Задание 1:
Ответьте по тексту о цветаевском «Черте» на три вопроса:
(а) В каком году и в каком издании был напечатан «Черт»?
(б) Кого Цветаева попросила отпечатать на машинке две вставки?
(в) Сколько лет было рассказчице, когда она в католическом пансионе старалась полюбить Бога?
Задание 2: Продолжите текст о цветаевском «Черте» дальше его последнего предложения.

Фрагмент страницы:

Читаем Литературный путь Цветаевой. Идеология, поэтика, идентичность автора в контексте эпохи полностью

Вчитывание кодов своей будущей творческой позиции в рассказ о детских встречах с Чертом, делает этот очерк Цветаевой своего рода ретроспективным манифестом. «А когда‐нибудь мы с тобой поженимся, черт возьми!» (СС5, 34) – так изъясняется с маленькой Цветаевой ее покровитель. О каком браке идет речь, уже рассказано в цветаевских поэмах. Гений-Вожатый, Мóлодец-Упырь или Крысолов, все воплощения сил, разрушающих земное устройство и преступающих человеческие и божеские законы во имя своей иной правды, – у этих многолетних хозяев цветаевской поэзии в ее «личной биографии», в ее «до-истории» было одно имя – Черт. Он и был ее «гением», не оставившим ни пяди другим покровителям и исключившим из ее бытия всё, чему сам не сочувствовал. И каждая строка ее жизнеописания была собственно о нем:

Тебе я обязана (так Марк Аврелий начинает свою книгу) своим первым сознанием возвеличенности и избранности, ибо к девочкам из нашего флигеля ты не ходил.

Тебе я обязана своим первым преступлением: тайной на первой исповеди, после которого – всё уже было преступлено.

Это ты разбивал каждую мою счастливую любовь, разъедая ее оценкой и добивая гордыней, ибо ты решил меня поэтом, а не любимой женщиной. <…>

Это ты оберег меня от всякой общности – вплоть до газетного сотрудничества, – нацепив мне, как злой сторож Давиду Копперфильду, на спину ярлык: «Берегитесь! Кусается!»

И не ты ли, моей ранней любовью к тебе, внушил мне любовь ко всем побежденным, ко всем causes perdues – последних монархий, последних конских извозчиков, последних лирических поэтов. <…>

Когда я одиннадцати лет в католическом пансионе старалась полюбить Бога <…> ты мне не помешал. Ты только ушел на самое мое дно, вежливо уступая место – другому. <…> Ты никогда не снизошел до борьбы за меня (и за чтó бы то ни было!), ибо всё твое богоборчество – бой за одиночество, которое одно и есть власть. <…>

И если ты когда‐то в виде серой собачьей няни снизошел до меня, маленькой девочки, то только затем, чтобы она потом всю жизнь сумела одна: без нянь и без Вань (СС5, 54–55, 56).

«Черт» был напечатан в 1935 году в «Современных записках» с двумя цензурными купюрами общим объемом в шесть книжных страниц. Был изъят большой фрагмент из середины текста и почти трехстраничный финал, в который входят и последние две цитаты. В 1938 году, приводя в порядок свой архив перед близящимся отъездом в Россию, Цветаева вернулась к этим двум изъятым фрагментам и попросила Вадима Андреева отпечатать несколько экземпляров двух вставок на машинке (СС7, 649)466. Возможно, она еще раз отредактировала их, готовя «к печати». Тем больше оснований видеть в финальной части «Черта» фактическое «завещание» Цветаевой – завещание именно такого своего облика и голоса «неуживчивому будущему».

Выдержка из данных:
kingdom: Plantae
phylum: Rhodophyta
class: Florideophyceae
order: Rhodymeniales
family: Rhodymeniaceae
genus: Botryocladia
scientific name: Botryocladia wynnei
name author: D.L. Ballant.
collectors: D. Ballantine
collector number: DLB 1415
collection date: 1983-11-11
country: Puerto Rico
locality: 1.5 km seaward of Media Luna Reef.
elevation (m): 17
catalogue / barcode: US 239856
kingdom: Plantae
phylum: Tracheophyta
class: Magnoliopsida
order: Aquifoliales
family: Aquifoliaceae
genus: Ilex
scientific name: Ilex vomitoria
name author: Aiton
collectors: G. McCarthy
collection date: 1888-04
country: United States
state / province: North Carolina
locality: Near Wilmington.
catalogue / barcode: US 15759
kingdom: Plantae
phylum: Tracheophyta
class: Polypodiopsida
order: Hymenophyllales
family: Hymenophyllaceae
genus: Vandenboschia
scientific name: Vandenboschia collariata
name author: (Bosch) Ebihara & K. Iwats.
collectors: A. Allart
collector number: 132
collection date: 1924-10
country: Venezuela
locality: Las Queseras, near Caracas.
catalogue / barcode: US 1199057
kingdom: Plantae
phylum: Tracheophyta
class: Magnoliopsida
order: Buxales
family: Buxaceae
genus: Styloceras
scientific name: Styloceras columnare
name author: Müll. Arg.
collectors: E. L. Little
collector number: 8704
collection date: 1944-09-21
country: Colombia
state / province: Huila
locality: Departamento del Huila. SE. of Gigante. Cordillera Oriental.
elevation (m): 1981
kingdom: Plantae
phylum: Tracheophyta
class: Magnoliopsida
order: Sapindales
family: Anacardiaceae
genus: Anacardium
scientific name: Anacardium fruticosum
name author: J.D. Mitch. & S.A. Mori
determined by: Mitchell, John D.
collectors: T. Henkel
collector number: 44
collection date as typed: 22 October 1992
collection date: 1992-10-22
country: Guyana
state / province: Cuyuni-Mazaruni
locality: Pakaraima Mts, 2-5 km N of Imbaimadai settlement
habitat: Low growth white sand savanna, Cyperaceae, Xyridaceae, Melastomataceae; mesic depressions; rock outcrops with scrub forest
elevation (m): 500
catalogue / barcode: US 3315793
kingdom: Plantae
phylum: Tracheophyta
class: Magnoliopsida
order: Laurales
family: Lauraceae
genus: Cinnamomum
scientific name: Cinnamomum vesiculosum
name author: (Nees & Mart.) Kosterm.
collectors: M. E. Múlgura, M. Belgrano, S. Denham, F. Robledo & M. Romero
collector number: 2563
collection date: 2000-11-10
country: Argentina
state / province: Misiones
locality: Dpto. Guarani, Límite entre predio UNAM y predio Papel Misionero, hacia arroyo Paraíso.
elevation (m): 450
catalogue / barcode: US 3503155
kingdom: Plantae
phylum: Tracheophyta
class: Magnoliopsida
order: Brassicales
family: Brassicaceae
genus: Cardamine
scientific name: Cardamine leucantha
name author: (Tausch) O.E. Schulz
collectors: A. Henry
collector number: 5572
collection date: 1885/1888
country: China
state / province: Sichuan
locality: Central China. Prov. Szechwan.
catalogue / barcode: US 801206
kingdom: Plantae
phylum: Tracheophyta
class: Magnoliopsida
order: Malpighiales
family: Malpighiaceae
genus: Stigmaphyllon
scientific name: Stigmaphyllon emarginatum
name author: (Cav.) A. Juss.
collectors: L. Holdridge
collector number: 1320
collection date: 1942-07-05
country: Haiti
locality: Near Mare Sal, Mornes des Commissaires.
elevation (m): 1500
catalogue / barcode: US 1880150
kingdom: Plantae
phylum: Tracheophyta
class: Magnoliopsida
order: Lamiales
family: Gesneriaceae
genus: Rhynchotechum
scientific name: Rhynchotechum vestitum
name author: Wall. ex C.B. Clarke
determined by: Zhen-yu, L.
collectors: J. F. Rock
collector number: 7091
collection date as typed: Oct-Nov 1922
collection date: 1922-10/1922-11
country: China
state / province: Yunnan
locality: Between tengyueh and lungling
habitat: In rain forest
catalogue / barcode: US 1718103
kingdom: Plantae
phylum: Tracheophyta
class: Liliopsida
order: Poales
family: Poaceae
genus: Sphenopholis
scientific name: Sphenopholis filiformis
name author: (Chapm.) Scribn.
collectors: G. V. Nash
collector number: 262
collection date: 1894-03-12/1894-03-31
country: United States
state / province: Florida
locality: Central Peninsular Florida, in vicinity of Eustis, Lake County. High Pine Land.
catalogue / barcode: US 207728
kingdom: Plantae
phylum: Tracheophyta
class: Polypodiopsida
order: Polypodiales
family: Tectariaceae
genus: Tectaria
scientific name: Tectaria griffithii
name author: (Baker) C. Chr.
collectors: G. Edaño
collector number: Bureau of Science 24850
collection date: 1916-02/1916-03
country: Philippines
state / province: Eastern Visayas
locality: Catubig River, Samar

Ответ 1:
(а) В 1935 году, в «Современных записках».
(б) Вадима Андреева.
(в) Одиннадцать лет.

Ответ 2:
Если «Мать и музыка» и «Черт» составляют диптих, в котором второй текст вырастает из концовки первого, то «Мой Пушкин» (1937)467, скорее, логически, чем по изначальному замыслу, примыкает к первым двум очеркам. Впрочем, по‐видимому, именно ради усиления эффекта связанности «Моего Пушкина» с «Чертом» Цветаева начинает его с упоминания той же «красной комнаты», комнаты сестры Валерии, в которой она встречалась с Чертом. Последний обитал там как раз потому, что в ней, «обернувшись книжным шкафом, стояло древо познания добра и зла». Среди книг, «тайком, рывком, с оглядкой и ослышкой на мать» (СС5, 36) прочитанных там маленькой Цветаевой, были, в частности, и пушкинские произведения. Теперь, в «Моем Пушкине», часть становится целым: «запретный плод», находящийся в «запретном шкафу», – это «огромный сине-лиловый том с золотой надписью вкось – Собрание сочинений А. С. Пушкина» (СС5, 65).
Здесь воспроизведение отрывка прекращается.